Chez les domestiques, le 1er-Mai passe inaperçu
Des domestiques rencontrées au marché de Grand-Yoff (banlieue de Dakar) ignorent le sens et l’opportunité de la célébration, mardi, de la Fête du travail, dans ce coin où le petit commerce continue d’avoir droit de cité.
En cette Journée internationale du travail ou Fête du 1er-Mai, elles sont venues mardi, comme d’ordinaire, acheter des légumes, du poisson et autres condiments, pour le repas familial.‘’Fête du travail, c’est quoi ?’’, s’exclame Fatou Diop. Cette domestique est venue faire ses provisions au marché de Grand-Yoff, en compagnie de quelques amies, paniers garnis de légumes et d’autres ingrédients à la main. Après s’être fait expliquer le sens de , elle répond : ‘’Nous ne sommes pas donc concernées. Vous voyez que nous venons du marché, une tâche que nous devons exécuter chaque jour’’. La Fête du travail, les compagnons de Mme Diop n’en savent pas mieux qu’elle. ‘’Je me suis réveillée à six heures du matin pour balayer la cour, nettoyer les salons et les carreaux. Je reviens du marché comme ça. Arrivée à la maison, je vais préparer le repas. Et l’après-midi, c’est un autre travail qui m’attend encore’’, explique Mame Diarra, pas du tout à la fête, elle non plus.

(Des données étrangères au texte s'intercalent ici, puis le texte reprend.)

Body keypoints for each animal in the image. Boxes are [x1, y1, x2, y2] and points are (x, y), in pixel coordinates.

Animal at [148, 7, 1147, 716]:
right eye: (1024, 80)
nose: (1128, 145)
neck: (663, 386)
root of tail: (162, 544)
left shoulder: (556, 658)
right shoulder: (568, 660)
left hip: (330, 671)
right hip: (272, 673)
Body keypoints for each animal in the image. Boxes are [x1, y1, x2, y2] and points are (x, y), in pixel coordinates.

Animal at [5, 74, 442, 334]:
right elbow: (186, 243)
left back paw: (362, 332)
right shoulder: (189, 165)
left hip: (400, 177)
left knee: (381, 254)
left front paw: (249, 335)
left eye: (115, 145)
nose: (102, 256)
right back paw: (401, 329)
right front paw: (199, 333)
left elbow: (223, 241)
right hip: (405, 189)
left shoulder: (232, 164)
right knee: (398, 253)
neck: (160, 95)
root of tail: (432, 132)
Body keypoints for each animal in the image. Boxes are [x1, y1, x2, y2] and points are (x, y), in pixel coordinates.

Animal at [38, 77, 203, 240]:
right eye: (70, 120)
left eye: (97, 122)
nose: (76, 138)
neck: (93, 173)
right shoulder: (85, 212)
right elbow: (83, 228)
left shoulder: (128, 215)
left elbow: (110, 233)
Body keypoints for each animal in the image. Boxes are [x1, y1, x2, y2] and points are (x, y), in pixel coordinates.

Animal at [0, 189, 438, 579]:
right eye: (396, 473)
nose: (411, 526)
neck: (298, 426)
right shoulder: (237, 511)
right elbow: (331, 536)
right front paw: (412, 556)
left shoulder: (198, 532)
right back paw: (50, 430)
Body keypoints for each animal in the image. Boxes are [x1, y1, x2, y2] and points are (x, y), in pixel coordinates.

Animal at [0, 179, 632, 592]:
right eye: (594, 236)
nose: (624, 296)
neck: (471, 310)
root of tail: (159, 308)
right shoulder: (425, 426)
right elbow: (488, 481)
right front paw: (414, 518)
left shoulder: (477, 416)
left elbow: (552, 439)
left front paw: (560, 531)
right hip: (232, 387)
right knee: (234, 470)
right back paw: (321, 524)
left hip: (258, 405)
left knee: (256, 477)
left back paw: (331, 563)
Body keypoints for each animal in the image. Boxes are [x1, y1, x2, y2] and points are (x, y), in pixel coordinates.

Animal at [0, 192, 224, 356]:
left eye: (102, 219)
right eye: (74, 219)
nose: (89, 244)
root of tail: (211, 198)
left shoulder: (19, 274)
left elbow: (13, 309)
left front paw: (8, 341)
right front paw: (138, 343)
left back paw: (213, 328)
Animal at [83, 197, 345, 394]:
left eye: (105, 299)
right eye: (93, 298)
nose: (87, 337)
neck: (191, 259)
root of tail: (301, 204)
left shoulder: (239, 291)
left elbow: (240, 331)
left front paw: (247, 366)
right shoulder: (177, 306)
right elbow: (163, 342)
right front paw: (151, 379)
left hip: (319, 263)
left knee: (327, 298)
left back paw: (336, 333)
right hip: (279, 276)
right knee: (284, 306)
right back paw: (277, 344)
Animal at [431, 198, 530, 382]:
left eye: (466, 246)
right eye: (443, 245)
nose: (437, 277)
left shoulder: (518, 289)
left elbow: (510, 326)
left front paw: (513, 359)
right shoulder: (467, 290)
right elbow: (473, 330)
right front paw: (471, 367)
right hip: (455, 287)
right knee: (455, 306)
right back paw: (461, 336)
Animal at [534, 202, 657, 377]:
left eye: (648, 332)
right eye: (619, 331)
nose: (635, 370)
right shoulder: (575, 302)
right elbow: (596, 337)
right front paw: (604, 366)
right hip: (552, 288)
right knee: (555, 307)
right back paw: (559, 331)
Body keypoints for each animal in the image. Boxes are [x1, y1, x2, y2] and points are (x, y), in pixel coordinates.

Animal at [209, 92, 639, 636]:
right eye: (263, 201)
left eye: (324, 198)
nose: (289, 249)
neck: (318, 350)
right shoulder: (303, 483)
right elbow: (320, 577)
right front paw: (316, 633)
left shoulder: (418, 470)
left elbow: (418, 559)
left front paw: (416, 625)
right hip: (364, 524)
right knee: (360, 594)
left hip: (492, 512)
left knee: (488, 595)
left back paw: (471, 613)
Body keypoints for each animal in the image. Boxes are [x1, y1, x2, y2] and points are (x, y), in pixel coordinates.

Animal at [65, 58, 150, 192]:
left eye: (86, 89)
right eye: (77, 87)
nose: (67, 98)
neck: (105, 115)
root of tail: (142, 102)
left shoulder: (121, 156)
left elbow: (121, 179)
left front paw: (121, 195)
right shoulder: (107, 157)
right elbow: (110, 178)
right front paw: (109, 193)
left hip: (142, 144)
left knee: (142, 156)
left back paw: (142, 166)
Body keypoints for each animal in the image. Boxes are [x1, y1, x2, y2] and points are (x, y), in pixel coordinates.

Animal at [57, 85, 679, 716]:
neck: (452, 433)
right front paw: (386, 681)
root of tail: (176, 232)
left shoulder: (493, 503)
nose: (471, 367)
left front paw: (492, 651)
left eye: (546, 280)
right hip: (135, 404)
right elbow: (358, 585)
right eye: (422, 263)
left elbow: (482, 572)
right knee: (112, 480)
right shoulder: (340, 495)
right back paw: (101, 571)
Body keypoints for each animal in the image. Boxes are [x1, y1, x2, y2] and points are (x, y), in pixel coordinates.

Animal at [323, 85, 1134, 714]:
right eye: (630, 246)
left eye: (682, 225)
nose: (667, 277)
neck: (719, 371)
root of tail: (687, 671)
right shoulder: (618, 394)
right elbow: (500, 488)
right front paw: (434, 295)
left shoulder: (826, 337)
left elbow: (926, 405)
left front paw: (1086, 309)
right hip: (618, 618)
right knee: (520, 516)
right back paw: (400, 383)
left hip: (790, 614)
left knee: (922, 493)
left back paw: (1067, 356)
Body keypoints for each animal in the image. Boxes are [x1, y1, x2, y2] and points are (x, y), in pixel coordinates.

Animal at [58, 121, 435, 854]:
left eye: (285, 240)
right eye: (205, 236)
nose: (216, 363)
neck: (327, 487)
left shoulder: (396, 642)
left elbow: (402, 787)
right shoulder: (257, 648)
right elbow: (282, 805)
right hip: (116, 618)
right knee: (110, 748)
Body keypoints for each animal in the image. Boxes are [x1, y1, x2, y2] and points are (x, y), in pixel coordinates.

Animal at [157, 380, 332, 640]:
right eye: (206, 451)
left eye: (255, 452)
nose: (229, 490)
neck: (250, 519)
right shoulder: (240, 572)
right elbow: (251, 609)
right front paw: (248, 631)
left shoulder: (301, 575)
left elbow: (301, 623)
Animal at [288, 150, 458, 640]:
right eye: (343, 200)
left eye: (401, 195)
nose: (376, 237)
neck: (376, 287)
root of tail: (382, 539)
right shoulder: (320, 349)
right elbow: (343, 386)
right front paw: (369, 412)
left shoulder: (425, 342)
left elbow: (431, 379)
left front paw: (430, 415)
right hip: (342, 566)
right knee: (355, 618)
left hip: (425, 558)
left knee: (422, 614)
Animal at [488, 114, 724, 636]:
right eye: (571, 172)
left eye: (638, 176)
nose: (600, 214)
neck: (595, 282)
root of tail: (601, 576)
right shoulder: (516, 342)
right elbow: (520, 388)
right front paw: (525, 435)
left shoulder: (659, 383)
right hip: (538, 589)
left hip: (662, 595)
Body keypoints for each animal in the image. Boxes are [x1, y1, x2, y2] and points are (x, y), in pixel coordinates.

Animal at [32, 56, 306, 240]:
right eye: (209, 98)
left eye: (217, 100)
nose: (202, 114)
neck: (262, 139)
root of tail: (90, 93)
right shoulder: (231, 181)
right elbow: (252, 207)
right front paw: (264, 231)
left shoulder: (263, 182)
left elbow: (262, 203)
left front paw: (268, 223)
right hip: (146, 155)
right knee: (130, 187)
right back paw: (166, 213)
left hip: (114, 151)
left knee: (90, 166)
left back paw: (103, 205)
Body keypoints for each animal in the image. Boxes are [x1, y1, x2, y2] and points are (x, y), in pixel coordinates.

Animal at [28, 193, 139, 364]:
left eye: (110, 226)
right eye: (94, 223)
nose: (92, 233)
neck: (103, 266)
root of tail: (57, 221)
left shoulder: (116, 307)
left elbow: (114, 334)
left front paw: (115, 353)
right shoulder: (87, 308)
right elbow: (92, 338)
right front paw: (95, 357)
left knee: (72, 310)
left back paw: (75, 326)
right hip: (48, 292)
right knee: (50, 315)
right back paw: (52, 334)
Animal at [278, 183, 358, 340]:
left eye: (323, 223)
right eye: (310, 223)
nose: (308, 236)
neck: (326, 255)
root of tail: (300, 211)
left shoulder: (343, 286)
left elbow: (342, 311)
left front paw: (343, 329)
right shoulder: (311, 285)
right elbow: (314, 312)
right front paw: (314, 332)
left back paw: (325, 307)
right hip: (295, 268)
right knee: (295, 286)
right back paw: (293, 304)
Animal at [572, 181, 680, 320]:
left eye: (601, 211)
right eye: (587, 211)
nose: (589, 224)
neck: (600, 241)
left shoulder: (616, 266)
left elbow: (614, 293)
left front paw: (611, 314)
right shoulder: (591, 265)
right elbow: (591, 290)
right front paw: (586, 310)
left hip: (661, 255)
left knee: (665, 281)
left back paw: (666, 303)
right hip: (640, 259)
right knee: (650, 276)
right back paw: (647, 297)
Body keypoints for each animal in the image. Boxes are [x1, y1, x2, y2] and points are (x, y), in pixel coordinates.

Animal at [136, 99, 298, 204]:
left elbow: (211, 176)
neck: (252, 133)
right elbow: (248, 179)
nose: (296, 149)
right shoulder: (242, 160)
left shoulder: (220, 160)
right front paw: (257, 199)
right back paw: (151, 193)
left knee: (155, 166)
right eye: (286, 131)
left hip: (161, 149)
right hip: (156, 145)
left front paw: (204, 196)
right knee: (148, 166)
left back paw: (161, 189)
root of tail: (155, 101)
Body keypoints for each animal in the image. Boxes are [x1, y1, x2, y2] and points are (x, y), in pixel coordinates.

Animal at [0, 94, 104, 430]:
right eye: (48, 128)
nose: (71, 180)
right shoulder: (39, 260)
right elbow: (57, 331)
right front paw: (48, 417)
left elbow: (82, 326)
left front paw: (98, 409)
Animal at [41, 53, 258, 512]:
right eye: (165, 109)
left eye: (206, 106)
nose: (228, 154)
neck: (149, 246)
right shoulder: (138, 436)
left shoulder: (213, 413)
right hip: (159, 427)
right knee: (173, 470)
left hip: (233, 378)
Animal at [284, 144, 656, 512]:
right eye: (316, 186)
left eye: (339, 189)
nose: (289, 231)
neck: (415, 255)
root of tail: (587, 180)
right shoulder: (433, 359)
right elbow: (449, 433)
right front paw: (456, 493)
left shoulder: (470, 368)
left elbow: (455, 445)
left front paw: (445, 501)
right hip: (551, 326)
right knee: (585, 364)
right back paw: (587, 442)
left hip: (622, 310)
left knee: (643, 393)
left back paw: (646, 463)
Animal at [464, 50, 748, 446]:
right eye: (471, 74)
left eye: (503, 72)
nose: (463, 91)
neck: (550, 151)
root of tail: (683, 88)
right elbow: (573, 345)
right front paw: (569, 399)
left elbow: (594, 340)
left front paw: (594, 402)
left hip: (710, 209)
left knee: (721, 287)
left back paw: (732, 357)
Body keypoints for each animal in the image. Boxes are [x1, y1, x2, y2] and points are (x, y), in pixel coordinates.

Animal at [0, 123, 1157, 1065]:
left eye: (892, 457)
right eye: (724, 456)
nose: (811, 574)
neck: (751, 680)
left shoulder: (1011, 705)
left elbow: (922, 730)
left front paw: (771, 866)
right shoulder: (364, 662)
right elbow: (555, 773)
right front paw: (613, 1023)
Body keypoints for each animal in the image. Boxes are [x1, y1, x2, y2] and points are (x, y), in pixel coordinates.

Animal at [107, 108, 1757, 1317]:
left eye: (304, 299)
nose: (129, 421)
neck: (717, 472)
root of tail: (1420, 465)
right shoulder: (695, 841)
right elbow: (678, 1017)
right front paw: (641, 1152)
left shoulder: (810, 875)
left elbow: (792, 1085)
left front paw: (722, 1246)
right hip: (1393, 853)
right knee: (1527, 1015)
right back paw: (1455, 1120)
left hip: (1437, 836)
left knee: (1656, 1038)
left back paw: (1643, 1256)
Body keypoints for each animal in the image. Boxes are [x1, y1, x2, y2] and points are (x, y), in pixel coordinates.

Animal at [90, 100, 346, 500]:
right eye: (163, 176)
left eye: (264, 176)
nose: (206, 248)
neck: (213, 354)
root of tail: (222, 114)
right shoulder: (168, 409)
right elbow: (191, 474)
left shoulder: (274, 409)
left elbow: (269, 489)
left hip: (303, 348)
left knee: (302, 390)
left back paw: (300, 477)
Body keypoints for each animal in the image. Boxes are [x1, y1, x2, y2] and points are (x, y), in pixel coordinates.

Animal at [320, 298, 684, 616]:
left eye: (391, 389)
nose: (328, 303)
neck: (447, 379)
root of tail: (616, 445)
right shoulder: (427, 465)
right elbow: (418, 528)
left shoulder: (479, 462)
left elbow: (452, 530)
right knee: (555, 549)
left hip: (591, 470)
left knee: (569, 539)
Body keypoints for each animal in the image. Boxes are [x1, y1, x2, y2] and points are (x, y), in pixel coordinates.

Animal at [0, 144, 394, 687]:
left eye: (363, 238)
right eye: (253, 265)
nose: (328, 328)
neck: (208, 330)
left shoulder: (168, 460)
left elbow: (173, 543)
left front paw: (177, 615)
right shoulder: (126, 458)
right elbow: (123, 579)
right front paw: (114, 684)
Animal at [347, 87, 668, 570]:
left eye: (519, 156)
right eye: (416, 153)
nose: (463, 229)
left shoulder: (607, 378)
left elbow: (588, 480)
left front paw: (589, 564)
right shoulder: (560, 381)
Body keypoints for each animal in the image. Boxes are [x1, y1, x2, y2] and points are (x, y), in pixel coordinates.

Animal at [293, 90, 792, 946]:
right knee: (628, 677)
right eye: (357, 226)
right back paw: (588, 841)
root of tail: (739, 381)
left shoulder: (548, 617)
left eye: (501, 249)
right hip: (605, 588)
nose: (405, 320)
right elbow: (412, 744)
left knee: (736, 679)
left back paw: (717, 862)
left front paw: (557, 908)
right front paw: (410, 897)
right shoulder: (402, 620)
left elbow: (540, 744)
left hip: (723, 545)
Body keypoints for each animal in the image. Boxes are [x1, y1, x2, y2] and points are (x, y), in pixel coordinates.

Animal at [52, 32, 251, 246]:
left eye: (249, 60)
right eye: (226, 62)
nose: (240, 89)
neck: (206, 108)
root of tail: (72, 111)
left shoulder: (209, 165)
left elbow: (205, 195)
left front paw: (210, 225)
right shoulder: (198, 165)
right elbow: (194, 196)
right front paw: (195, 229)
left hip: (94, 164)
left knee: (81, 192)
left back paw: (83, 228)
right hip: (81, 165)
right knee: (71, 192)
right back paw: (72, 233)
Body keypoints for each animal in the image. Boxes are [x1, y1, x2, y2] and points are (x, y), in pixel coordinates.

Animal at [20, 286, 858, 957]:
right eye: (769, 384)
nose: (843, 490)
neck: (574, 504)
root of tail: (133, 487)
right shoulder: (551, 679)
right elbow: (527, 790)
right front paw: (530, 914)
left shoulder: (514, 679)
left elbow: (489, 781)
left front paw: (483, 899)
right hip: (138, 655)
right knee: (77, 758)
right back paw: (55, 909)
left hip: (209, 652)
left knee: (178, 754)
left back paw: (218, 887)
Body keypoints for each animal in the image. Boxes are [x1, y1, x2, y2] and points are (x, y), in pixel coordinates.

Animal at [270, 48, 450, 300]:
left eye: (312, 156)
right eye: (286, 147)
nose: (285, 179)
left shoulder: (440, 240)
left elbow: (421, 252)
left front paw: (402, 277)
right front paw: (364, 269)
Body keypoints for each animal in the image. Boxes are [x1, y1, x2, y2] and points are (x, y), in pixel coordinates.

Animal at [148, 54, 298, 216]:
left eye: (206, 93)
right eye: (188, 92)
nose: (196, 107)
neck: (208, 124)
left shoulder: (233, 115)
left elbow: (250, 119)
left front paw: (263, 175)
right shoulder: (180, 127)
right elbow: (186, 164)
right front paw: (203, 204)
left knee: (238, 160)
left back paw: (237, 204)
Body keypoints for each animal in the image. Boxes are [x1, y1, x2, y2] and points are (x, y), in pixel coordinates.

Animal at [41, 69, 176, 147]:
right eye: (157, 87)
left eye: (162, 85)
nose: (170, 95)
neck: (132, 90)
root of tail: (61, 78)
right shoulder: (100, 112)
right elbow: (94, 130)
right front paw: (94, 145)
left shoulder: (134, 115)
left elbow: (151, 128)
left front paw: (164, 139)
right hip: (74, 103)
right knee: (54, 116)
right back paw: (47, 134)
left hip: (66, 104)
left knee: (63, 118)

‘’Le 1er-Mai, c’est une fête dédiée aux travailleurs dans le monde entier. On l’a instaurée pour réclamer des conditions de travail décentes pour les travailleurs’’, explique Nogaye Ndione dans un français correct, sur le chemin du marché. Cette ancienne collégienne de la région de Fatick a quitté les bancs en 2011, pour venir à Dakar ‘’dans le but d’aider [ses] parents démunis, en travaillant comme femme de ménage’’. ‘’Moi, sincèrement, ça ne me concerne pas. En aucun cas, je ne laisserai mon travail pour aller au défilé de la Fête du travail. Cela n’engendrera que des problèmes entre ma patrone et moi’’, commente la domestique.
« La Fête du travail pour ceux qui travaillent dans les bureaux »
Au carrefour de Liberté 6 convergent de nombreuses filles à la recherche d’un emploi. Les filles forment de petits groupes et entretiennent la conversation. Lorsqu’une voiture s’approche, elles se lèvent pour se faire voir du conducteur ou de l’un des occupants, espérant avoir affaire à des gens à la recherche d’une domestique. Certaines filles ont le visage crispé par la fatigue. ‘’La Fête du travail est faite pour ceux qui travaillent dans les bureaux, dans les usines ou ailleurs. Pas pour les femmes de ménage’’, martèle Selbé Diouf, âgée d’une trentaine d’années. ‘’Une fois, un 1er-Mai, des femmes sont venues nous parler de cette fête et nous ont invitées à y prendre part, à l’occasion d’un défilé. Après la manifestation, elles nous ont laissées sur place. Nous n’avions même pas de quoi payer le transport pour rentrer à la maison ou nous restaurer’’, se souvient, amère, Michelle. ‘’Depuis lors, je me méfie de ces organisations qui prétendent venir en aide aux domestiques, pour finir par les rouler dans la farine’’, lâche-t-elle.